Those two motives led to the swap of 22-year-old Washington pitching prospect Alex Myer for in-his-prime outfielder Denard Span. The trade was announced by the teams Thursday afternoon in advance of next week's Winter Meetings.
Meyer, who was the Nats' second first-round draftee in 2011 and their second-ranked prospect last season, immediately became the No. 1 pitching prospect in the Twins' Minor League system. He dominated the Class A and Class A Advanced levels in his first pro season, recording a 10-6 record and a 2.86 ERA in 25 starts. He also struck out 139 batters in 129 innings before Washington shut him down.
"It caught me off guard, but I'm really excited about it," Meyer told MLB.com by phone. "It's going to be a great opportunity for me.

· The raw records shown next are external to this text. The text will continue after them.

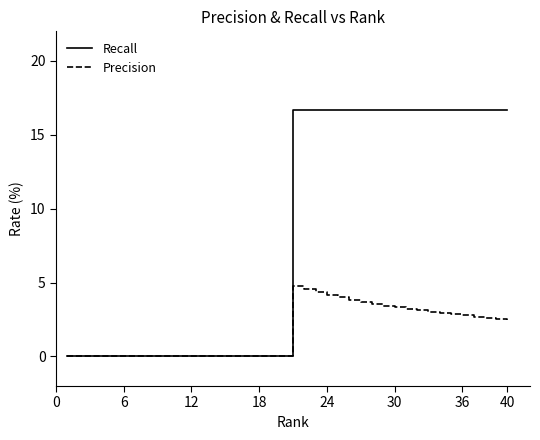

Which series has the largest total across all categories?

Recall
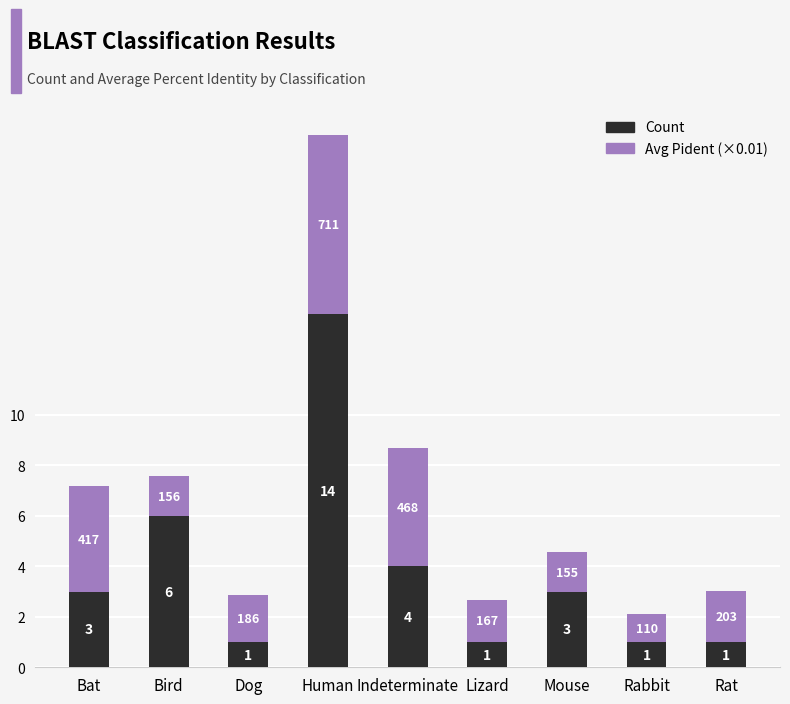

How many data points in Count are less than 3?

4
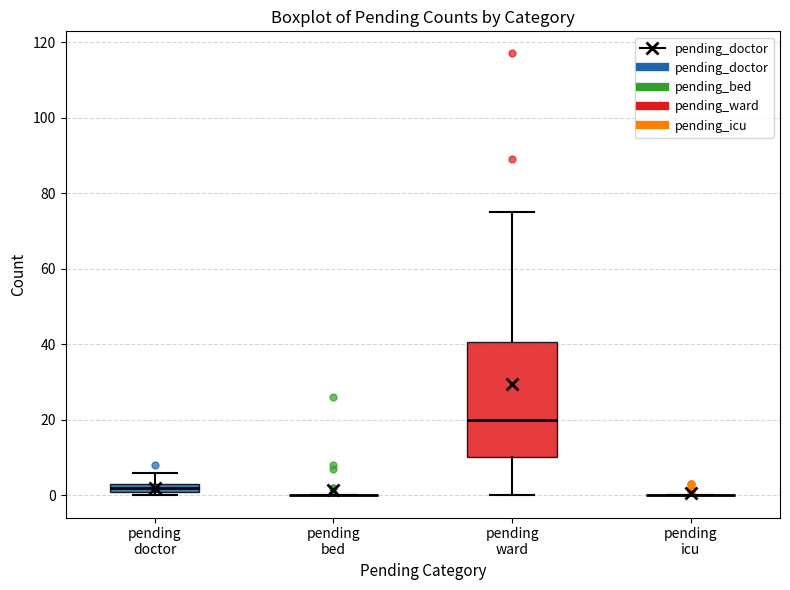

Which box is the tallest, from its lower edge to its upper edge?

pending ward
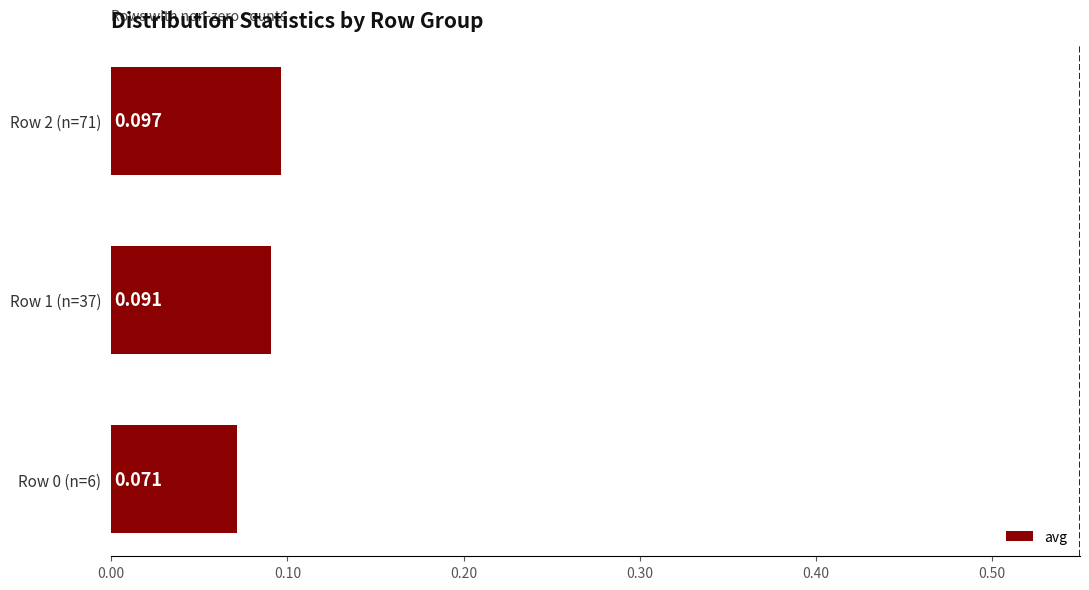

Rank the categories by value from lowest to highest.

Row 0 (n=6), Row 1 (n=37), Row 2 (n=71)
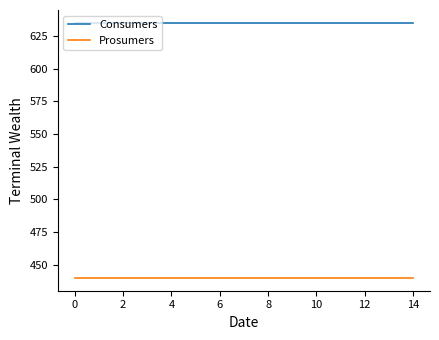

True or false: Prosumers and Consumers intersect in this chart.

False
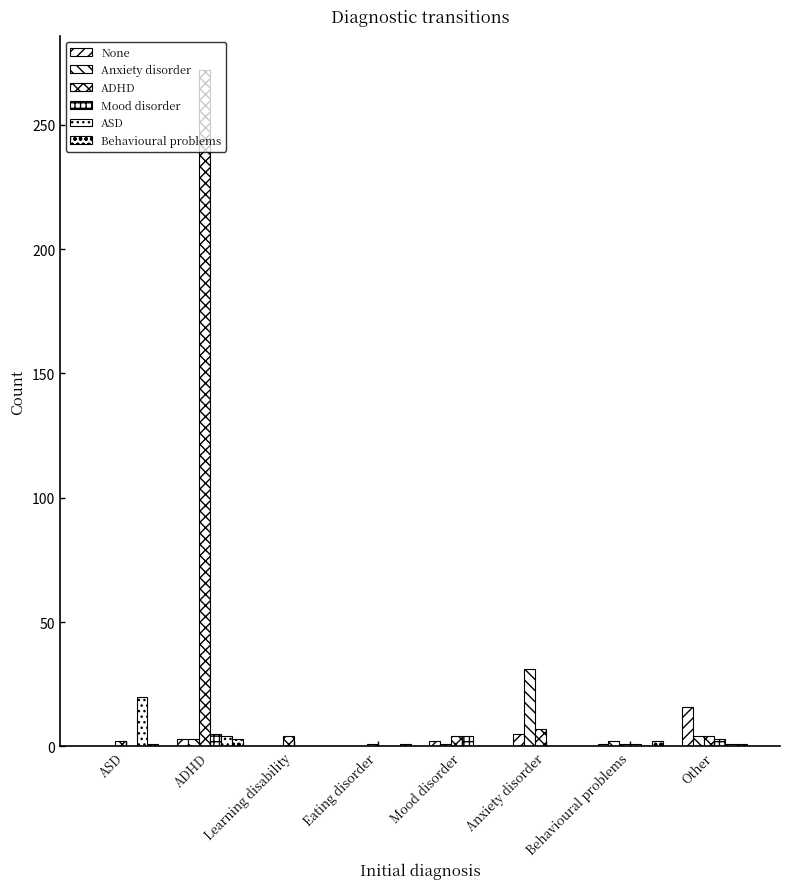

The Anxiety disorder series shows 0 at ASD. True or false?

True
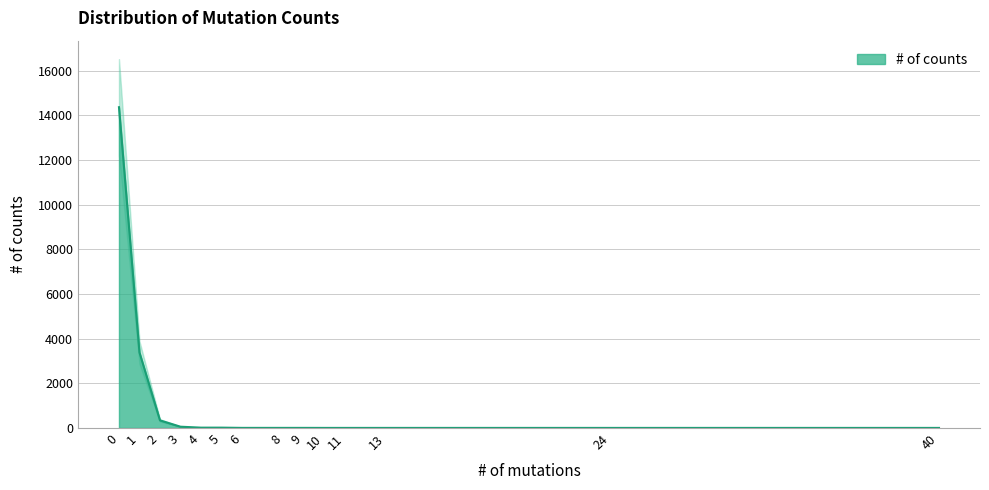

Which has a higher value, 40 or 4?

4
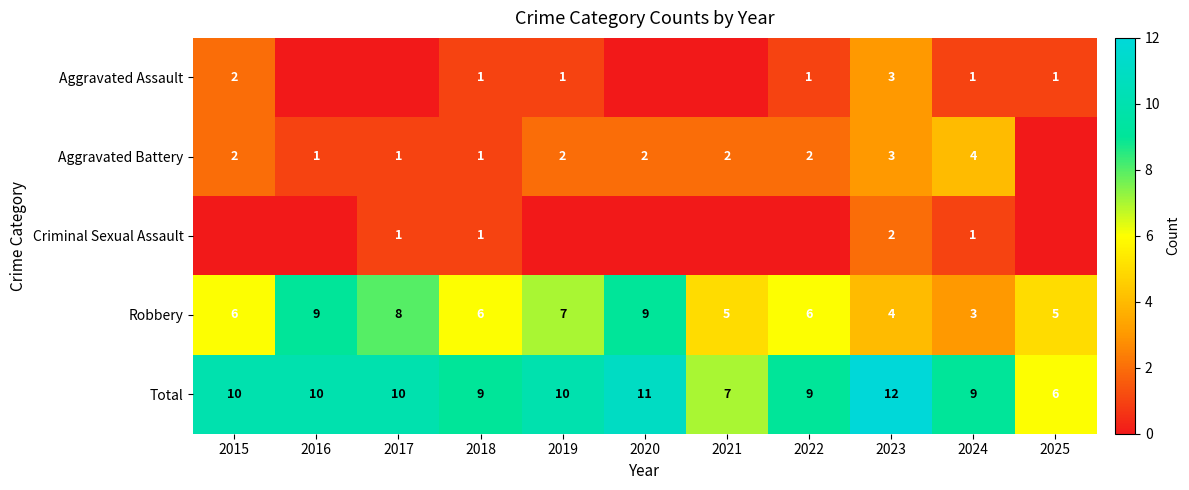

What is the difference between the highest and lowest values at 2024?

8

I'm thankful for what the Nationals helped me out with. I'm looking forward to getting ready for Spring Training with the Twins."

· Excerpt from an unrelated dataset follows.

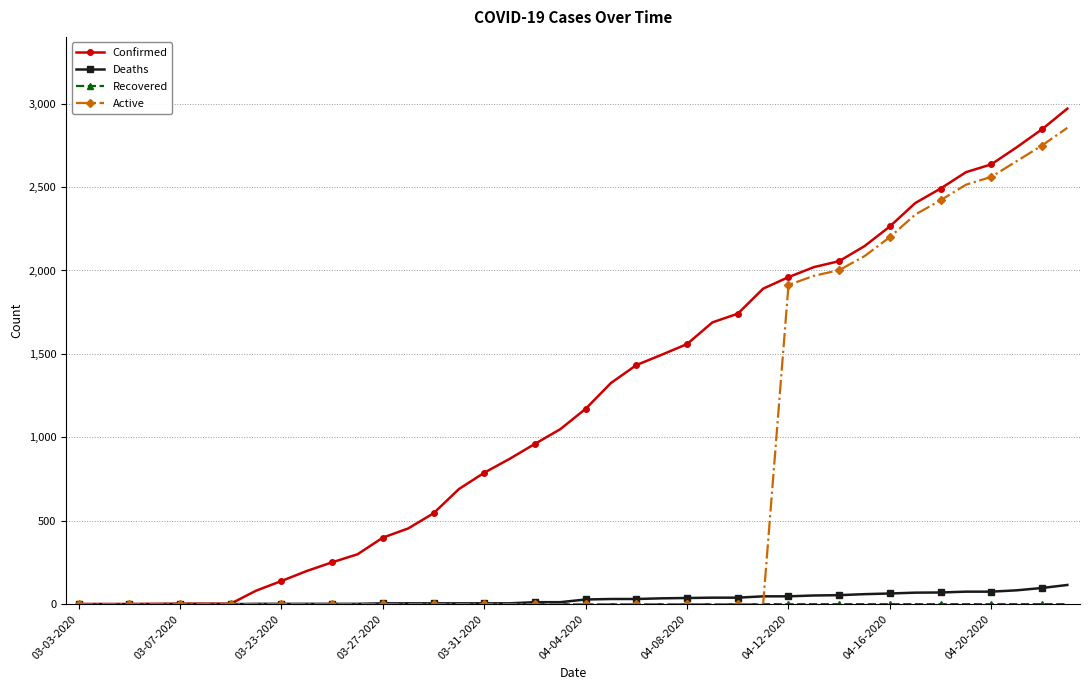

True or false: Active and Deaths intersect in this chart.

True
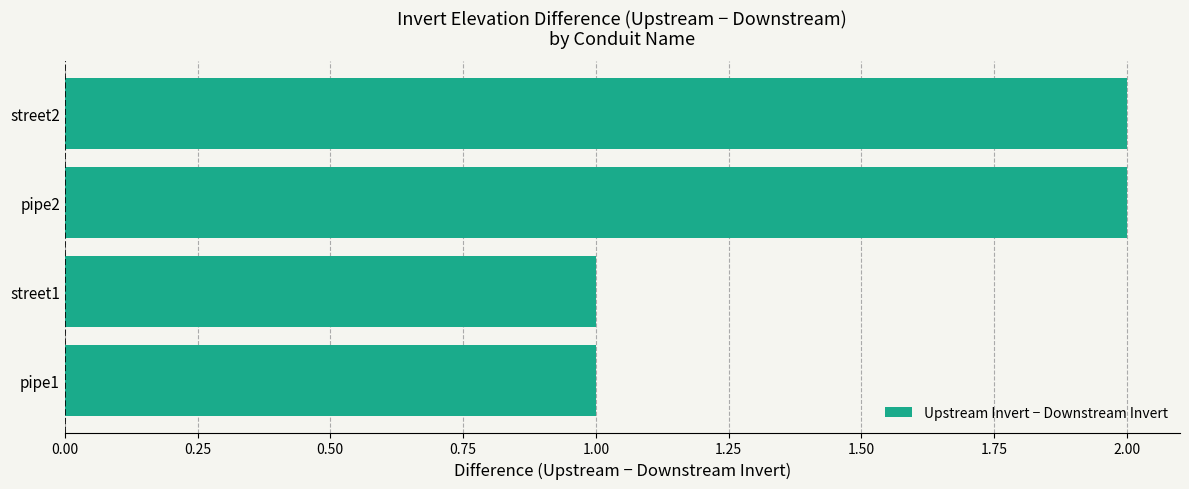

True or false: the data shows 3 at street2.

False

Expected to begin the season in Double-A New Britain, Meyer added that he was ready to adopt whatever developmental plan Minnesota has in store for him.

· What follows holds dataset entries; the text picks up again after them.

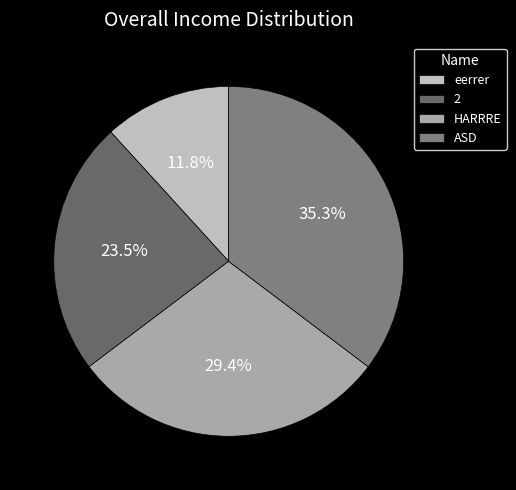

To the nearest percent, what portion does HARRRE represent?

29%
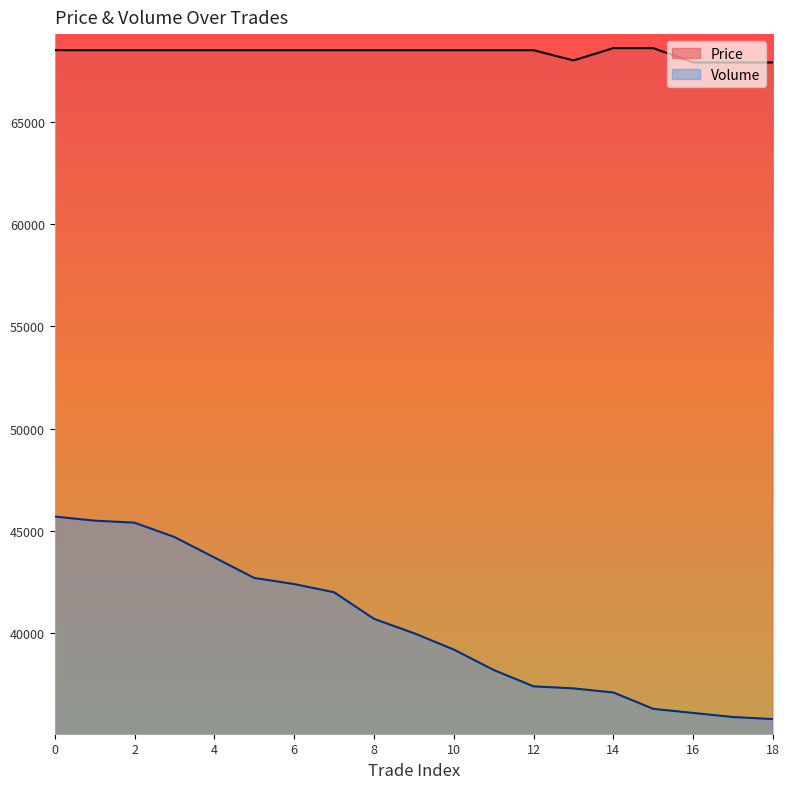

Count the number of categories in the chart.

19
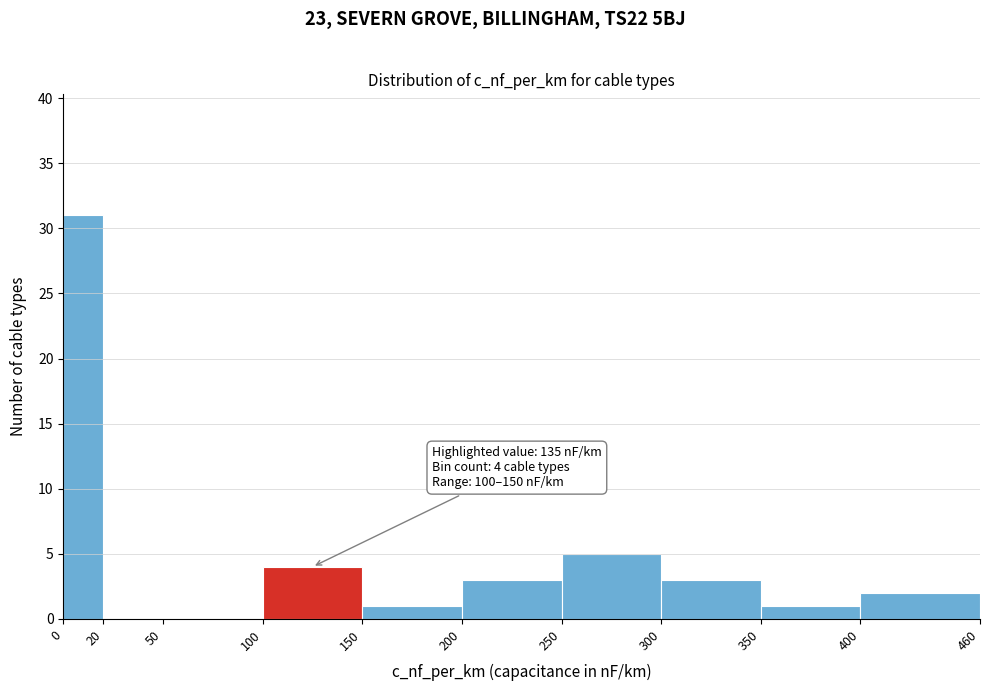

Over which range of the x-axis is the bar tallest?

0 to 20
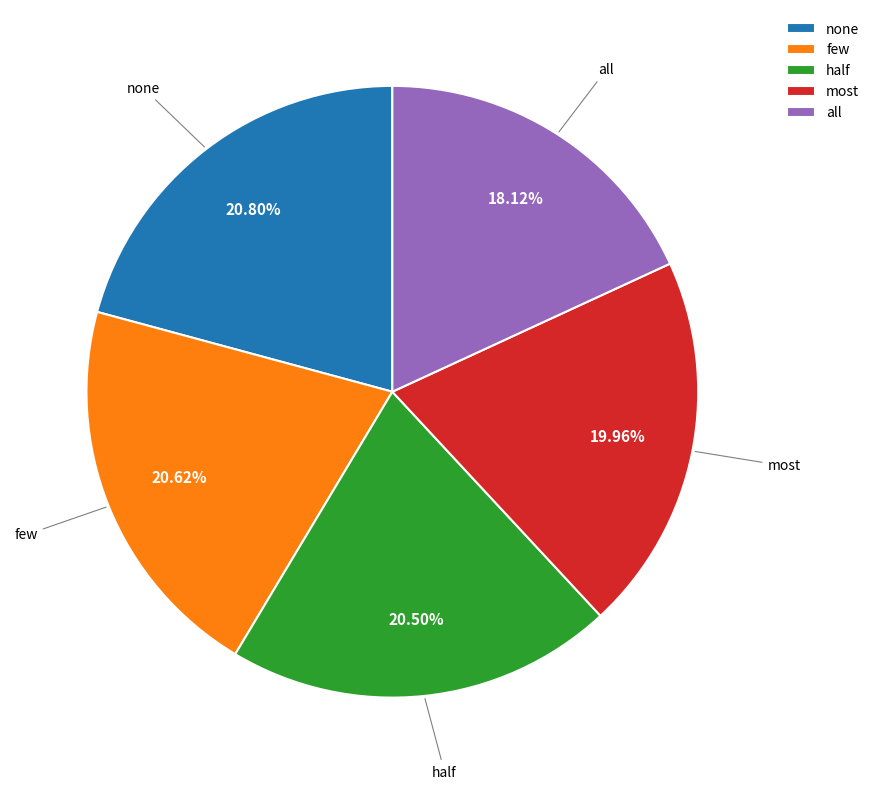

Does any single category account for the majority?

No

"I'm just trying to learn as much about the organization as I can," he said. "But of course it's everybody's goal to make the Majors. But the Twins will have a plan and hopefully I can follow suit with it and let them make their decisions."
Picked 23rd overall out of the University of Kentucky, Meyer brought with him to the pros an inconsistent delivery in a superlative repertoire. The 6-foot-9, 220-pound right-hander, seen towering over Futures Game manager and Hall of Famer George Brett on the mound in July, has an unusual collection of pitches -- a "no-seam" fastball that ranges 93 to 98 mph, a spike curveball and a circle-changeup. He told MiLB.com in September that he planned to add a more traditional four-seam heater to the mix this winter.
Span, who will be 29 come Opening Day, gives the Nats the ready-made leadoff man and center fielder they coveted this offseason. A first-round pick of Minnesota in 2002, Span reached the Majors for good in 2008. He enjoyed a strong campaign this year, batting .284 with 46 extra-base hits and 17 steals while bringing his usual brand of strong defense.
To get their man, the Nats sacrificed another elite prospect. Nearly a year ago, on Dec. 23, general manager Mike Rizzo traded four talented farmhands -- pitchers Tommy Milone, A.J. Cole and Brad Peacock, as well as catcher Derek Norris -- to the A's for proven starter Gio Gonzalez. Lucas Giolito, a 2012 first-round pick who will miss 2013 due to Tommy John surgery, becomes Washington's top-ranked pitching prospect.
The Twins' talent pool was already deep, thanks to a group of position players led by third baseman Miguel Sano and outfielders Aaron Hicks and Byron Buxton. Meyers slots well in front of hurlers Adrian Salcedo and Jose Berrios, who like Buxton was a 2012 first-rounder.